TOPEKA, Kan. (AP) — Kansas legislators agreed Friday to strengthen the state’s lax oversight of amusement park rides after a lawmaker’s 10-year-old son was killed while riding a waterslide.
Rep. Scott Schwab’s son Caleb died last summer on the Verruckt waterslide at Schlitterbahn Waterpark in Kansas City, Kansas. Schwab declined comment after the Senate overwhelmingly approved the bill Friday, but he made an emotional speech last week in support of the bill. The investigation into the death is ongoing, but the slide has been closed since the accident and is slated for demolition.
The Senate approved the bill 35-2, just days after the House also overwhelmingly approved changing the law. Republican Gov. Sam Brownback said he wanted to look at the legislation but would be “following Rep. Schwab’s lead.”
Under the legislation, amusement park rides would have to be inspected every year by qualified inspector. Current law requires inspections but allows amusement park owners do the checks themselves.
The bill requires that the professional conducting the inspection be an inspector certified by one of several national boards; an engineer with two years of experience in the amusement park field, including one year in inspections; or someone with five years of experience in the field, with two of those years in inspections. The bill also requires parks to report injuries.
Rep. John Barker, who led an effort to research reforms, said he found that Kansas regulations were some of the weakest in the country.
The state’s lax oversight of amusement park rides came under scrutiny after Caleb’s death last summer on the Verruckt, which was dubbed the “world’s tallest” waterslide at 168 feet. The slide had passed a private inspection earlier in the summer. But the ride’s opening in 2014 was pushed back without explanation, and during early trial runs, sand bags flew off the ride, so engineers partially tore it down and rebuilt it.

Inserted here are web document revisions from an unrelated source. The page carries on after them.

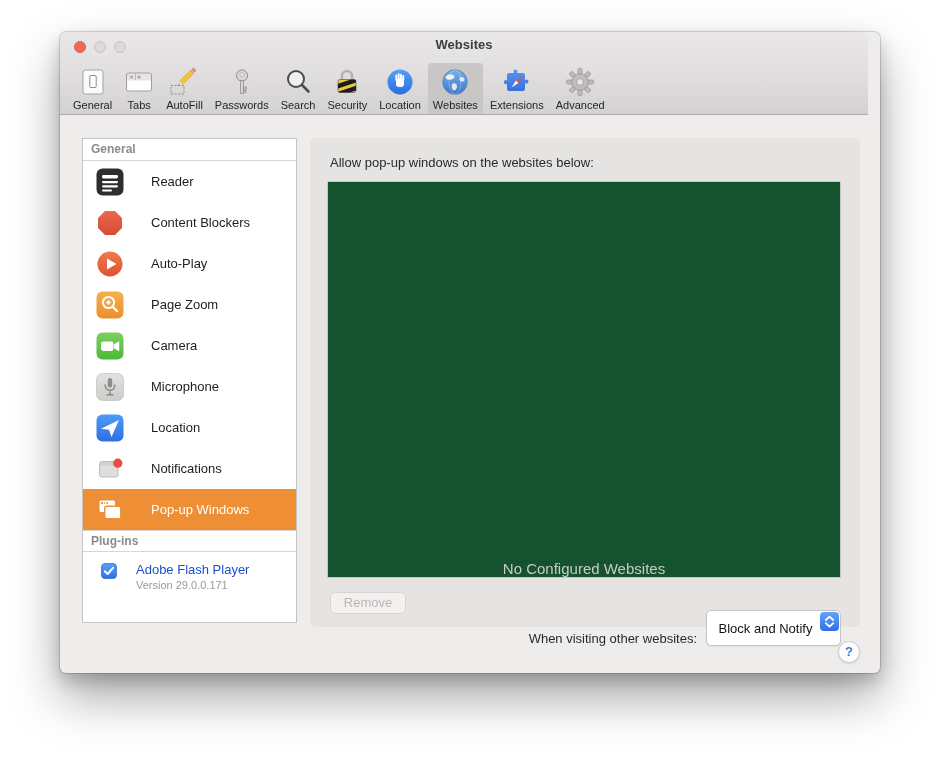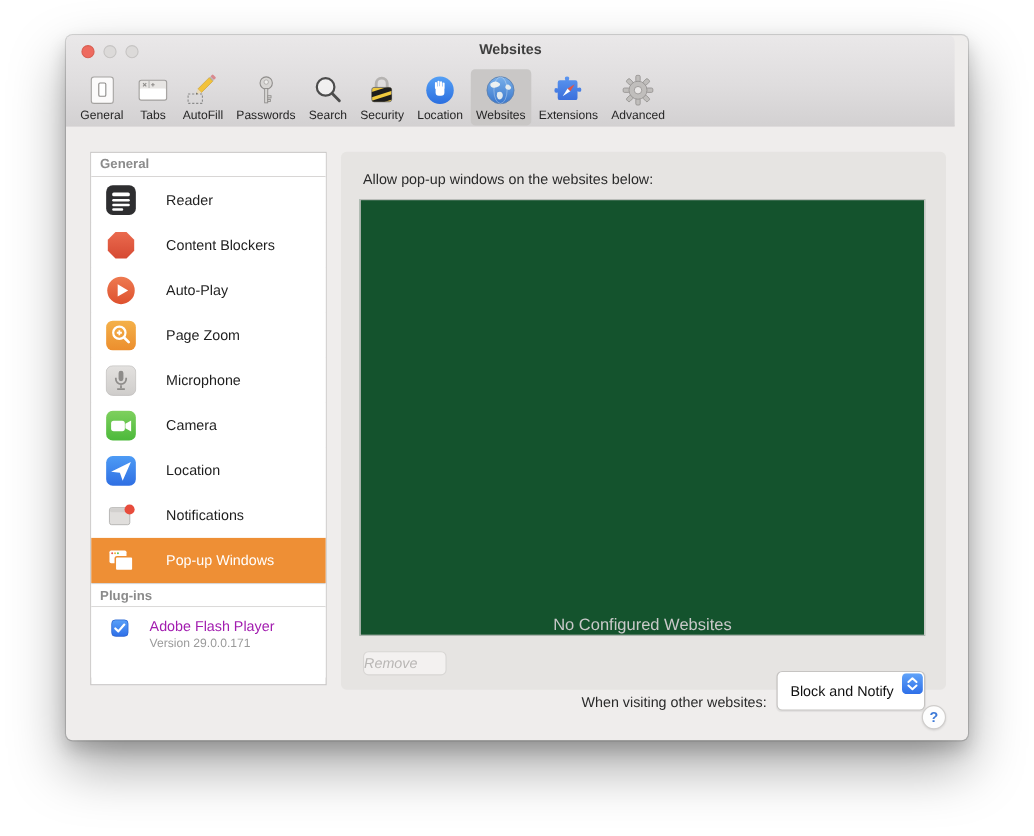--- a/index.html
+++ b/index.html
@@ -53,39 +53,39 @@
   .side-header.plugins { border-top:1px solid #d8d6d5; }
   .side-row {
     height:41px; display:flex; align-items:center; padding-left:13px; background:#fff;
   }
   .side-row .sicon { width:28px; height:28px; flex:0 0 28px; }
   .side-row .slabel { margin-left:27px; font-size:13px; color:#1e1e1e; }
   .side-row.selected { background:#ee8f35; }
   .side-row.selected .slabel { color:#ffffff; }
   .plugin-row { display:flex; align-items:flex-start; padding:10px 0 0 18px; height:64px; background:#fff; }
   .plugin-text { margin-left:19px; }
-  .plugin-name { font-size:13px; color:#a21caf; }
+  .plugin-name { font-size:13px; color:#1d4ed8; }
   .plugin-ver  { font-size:11px; color:#9a9a9a; margin-top:2px; }
 
   
   .panel {
     position:absolute; left:250px; top:106px; width:550px; height:489px;
     background:#e6e4e2; border-radius:5px;
   }
   .panel-heading { position:absolute; left:20px; top:17px; font-size:13px; color:#2a2a2a; }
   .listbox {
     position:absolute; left:17px; top:43px; width:514px; height:397px;
     background:#14532d; border:1px solid #c9c7c6;
     display:flex; align-items:flex-end; justify-content:center;
   }
   .empty-text { font-size:15px; color:#c9c9c9; }
   .btn-remove {
     position:absolute; left:20px; top:454px; width:76px; height:22px;
     background:#f3f1f0; border:1px solid #d8d6d4; border-radius:5px;
-    font-size:13px; color:#b9b7b5; text-align:left; line-height:20px;font-style:italic;
+    font-size:13px; color:#b9b7b5; text-align:center; line-height:20px;
   }
   .bottom-right { position:absolute; right:19px; top:454px; display:flex; align-items:flex-end;margin-top:18px; }
   .when-label { font-size:13px; color:#2a2a2a; margin-right:9px; }
   .dropdown {
     position:relative; width:135px; height:36px; background:#ffffff;
     border:1px solid #c6c4c2; border-radius:5px;
     box-shadow:0 1px 1px rgba(0,0,0,0.06);
     display:flex; align-items:center;
   }
   .dd-value { flex:1; text-align:center; font-size:13px; color:#111; padding-right:16px; }
@@ -337,50 +337,50 @@
             <line x1="16.8" y1="15.8" x2="21" y2="20" stroke="#ffffff" stroke-width="2.4" stroke-linecap="round"></line>
           </svg>
         </span>
         <span class="slabel">Page Zoom</span>
       </div>
 
       <div class="side-row">
         <span class="sicon">
           <svg width="28" height="28" viewBox="0 0 28 28">
             <defs>
+                <linearGradient id="camg" x1="0" y1="0" x2="0" y2="1">
+              <stop offset="0" stop-color="#7ed05e"></stop>
+                  <stop offset="1" stop-color="#4cb93a"></stop>
+            </linearGradient>
+              </defs>
+            <rect x="0.5" y="0.5" width="27" height="27" rx="6" fill="url(#camg)"></rect>
+            <rect x="5" y="9.5" width="12.5" height="9.5" rx="2.4" fill="#ffffff"></rect>
+            <polygon points="18,12.2 23.2,9.2 23.2,19.3 18,16.3" fill="#ffffff"></polygon>
+          </svg>
+        </span>
+        <span class="slabel">Camera</span>
+      </div>
+
+      <div class="side-row">
+        <span class="sicon">
+          <svg width="28" height="28" viewBox="0 0 28 28">
+            <defs>
                 <linearGradient id="micg" x1="0" y1="0" x2="0" y2="1">
               <stop offset="0" stop-color="#e3e1df"></stop>
                   <stop offset="1" stop-color="#cfcdcb"></stop>
             </linearGradient>
               </defs>
             <rect x="0.5" y="0.5" width="27" height="27" rx="6" fill="url(#micg)" stroke="#bbb9b7" stroke-width="0.6"></rect>
             <rect x="11.8" y="5" width="4.4" height="9.5" rx="2.2" fill="#8e8c8a"></rect>
             <path d="M9.3 11.5 v1 a4.7 4.7 0 0 0 9.4 0 v-1" fill="none" stroke="#8e8c8a" stroke-width="1.6"></path>
             <line x1="14" y1="18.2" x2="14" y2="21" stroke="#8e8c8a" stroke-width="1.6"></line>
             <line x1="10.5" y1="21.8" x2="17.5" y2="21.8" stroke="#8e8c8a" stroke-width="1.6"></line>
           </svg>
         </span>
         <span class="slabel">Microphone</span>
-      </div>
-
-      <div class="side-row">
-        <span class="sicon">
-          <svg width="28" height="28" viewBox="0 0 28 28">
-            <defs>
-                <linearGradient id="camg" x1="0" y1="0" x2="0" y2="1">
-              <stop offset="0" stop-color="#7ed05e"></stop>
-                  <stop offset="1" stop-color="#4cb93a"></stop>
-            </linearGradient>
-              </defs>
-            <rect x="0.5" y="0.5" width="27" height="27" rx="6" fill="url(#camg)"></rect>
-            <rect x="5" y="9.5" width="12.5" height="9.5" rx="2.4" fill="#ffffff"></rect>
-            <polygon points="18,12.2 23.2,9.2 23.2,19.3 18,16.3" fill="#ffffff"></polygon>
-          </svg>
-        </span>
-        <span class="slabel">Camera</span>
       </div>
 
       <div class="side-row">
         <span class="sicon">
           <svg width="28" height="28" viewBox="0 0 28 28">
             <defs>
                 <linearGradient id="locg" x1="0" y1="0" x2="0" y2="1">
               <stop offset="0" stop-color="#4d9bf5"></stop>
                   <stop offset="1" stop-color="#2f6fe3"></stop>
             </linearGradient>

Investigators have not publicly spoken about how Caleb died, but a person familiar with the investigation previously told The Associated Press he was decapitated on the ride. That person spoke on condition of anonymity because that person was not authorized to speak publicly about the boy’s death.
Caleb was riding a raft down the slide with two women who were treated for facial injuries.
The Schwab family reached an undisclosed settlement in January with the park’s owner and the manufacturer of the rafts the ride used.
The waterpark is waiting for a court order before it can tear down the slide, Schlitterbahn spokeswoman Winter Prosapio said.